Copolymers by radical polymerization containing phosphorescent iridium(III) complexes

Introduction Phosphorescent transition-metal complexes feature potential to improve the efficiency of organic light emitting devices (OLEDs) significantly. While pure fluorescent emitters can not exceed a maximum efficiency of 25%, given by spin statistics, phosphorescent complexes can harvest triplet as well as singlet excitons, due to strong spin-orbit coupling, approaching internal quantum efficiencies up to 100%. Especially phosphorescent iridium(III) complexes, which exhibit the possibility to tune optical and electrical properties by varying the attached ligands, are interesting candidates to build up phosphorescent multi-color devices.
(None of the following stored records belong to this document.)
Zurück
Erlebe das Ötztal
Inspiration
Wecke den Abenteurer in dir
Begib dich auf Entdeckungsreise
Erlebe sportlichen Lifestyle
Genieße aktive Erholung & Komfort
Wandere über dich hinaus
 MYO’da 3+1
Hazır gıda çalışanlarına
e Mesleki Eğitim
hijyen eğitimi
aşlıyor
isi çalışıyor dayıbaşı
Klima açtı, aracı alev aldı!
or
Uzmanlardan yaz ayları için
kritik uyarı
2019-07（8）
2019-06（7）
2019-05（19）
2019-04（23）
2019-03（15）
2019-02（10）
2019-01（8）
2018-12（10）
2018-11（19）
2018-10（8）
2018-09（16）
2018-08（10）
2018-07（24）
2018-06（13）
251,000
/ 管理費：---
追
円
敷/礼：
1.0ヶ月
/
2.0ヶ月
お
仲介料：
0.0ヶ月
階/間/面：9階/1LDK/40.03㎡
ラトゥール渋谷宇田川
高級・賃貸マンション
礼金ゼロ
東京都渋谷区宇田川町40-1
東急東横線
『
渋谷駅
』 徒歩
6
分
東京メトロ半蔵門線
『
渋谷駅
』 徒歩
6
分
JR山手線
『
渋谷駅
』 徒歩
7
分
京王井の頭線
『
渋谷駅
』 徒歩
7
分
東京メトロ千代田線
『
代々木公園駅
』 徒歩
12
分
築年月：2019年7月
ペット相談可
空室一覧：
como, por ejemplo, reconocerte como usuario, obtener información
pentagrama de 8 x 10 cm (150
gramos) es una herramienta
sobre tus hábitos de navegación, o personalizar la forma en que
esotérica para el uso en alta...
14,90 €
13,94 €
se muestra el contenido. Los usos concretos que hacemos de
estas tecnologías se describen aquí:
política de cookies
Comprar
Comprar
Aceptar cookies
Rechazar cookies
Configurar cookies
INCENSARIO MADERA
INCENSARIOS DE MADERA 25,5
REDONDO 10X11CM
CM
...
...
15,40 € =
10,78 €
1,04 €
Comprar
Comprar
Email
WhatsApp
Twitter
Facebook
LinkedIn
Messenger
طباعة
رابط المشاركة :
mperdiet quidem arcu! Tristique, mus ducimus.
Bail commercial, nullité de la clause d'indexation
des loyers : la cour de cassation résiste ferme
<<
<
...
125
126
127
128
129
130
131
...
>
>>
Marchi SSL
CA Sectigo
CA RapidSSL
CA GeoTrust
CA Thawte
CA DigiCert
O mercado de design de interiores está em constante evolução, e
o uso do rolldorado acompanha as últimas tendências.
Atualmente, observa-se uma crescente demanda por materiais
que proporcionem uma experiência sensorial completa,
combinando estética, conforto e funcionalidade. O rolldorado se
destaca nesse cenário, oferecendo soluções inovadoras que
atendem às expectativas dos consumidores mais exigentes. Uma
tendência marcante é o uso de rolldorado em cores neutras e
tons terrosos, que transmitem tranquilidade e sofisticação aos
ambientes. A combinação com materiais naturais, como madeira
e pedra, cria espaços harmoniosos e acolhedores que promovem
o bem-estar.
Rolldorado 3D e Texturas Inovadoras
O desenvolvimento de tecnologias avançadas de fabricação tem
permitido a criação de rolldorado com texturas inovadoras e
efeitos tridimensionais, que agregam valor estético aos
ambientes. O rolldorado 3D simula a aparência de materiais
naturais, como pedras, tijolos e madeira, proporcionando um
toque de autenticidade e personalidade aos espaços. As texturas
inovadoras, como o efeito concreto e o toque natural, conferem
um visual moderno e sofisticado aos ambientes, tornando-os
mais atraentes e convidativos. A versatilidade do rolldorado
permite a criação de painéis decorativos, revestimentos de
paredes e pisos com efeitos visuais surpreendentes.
While OLEDs fabricated by vapor-deposition of small and thermal stable molecules typically show the best performance, device fabrication by solution processing techniques such as inkjet printing, spin coating, etc. inhere great interest, because of their rather low costs and the possibility to handle even large areas rather easily. In contrast to vapor-deposition, techniques based on the processing of solutions show in principle no limitations concerning the molar mass of the materials used or the application of also charged species. In relation to solution processing, polymeric materials are of special interest, with respect to their film forming properties and flexibility. The combined use of suited polymeric host materials together with small emitter molecules as well as further charge carrier molecules, blended therein, find wide application in single-layer devices. However, blend systems inhere the possibility of undesired phase separation, aggregation or crystallization. Therefore, copolymers combining the different functions are object of intense research. Copolymers, conjugated as well as non-conjugated, containing hole transport (HT) molecules, electron transport (ET) molecules and neutral phosphorescent iridium(III) complexes, obtained by Suzuki-, Yamatocoupling, free radical, controlled radical and ring opening polymerization as well as ring opening metathesis, have been reported. In this contribution, we describe the synthesis and characterization of a methacrylate functionalized phosphorescent iridium(III)-complex exhibiting orange emission as well as its use in different copolymerizations and the investigation of the obtained polymers.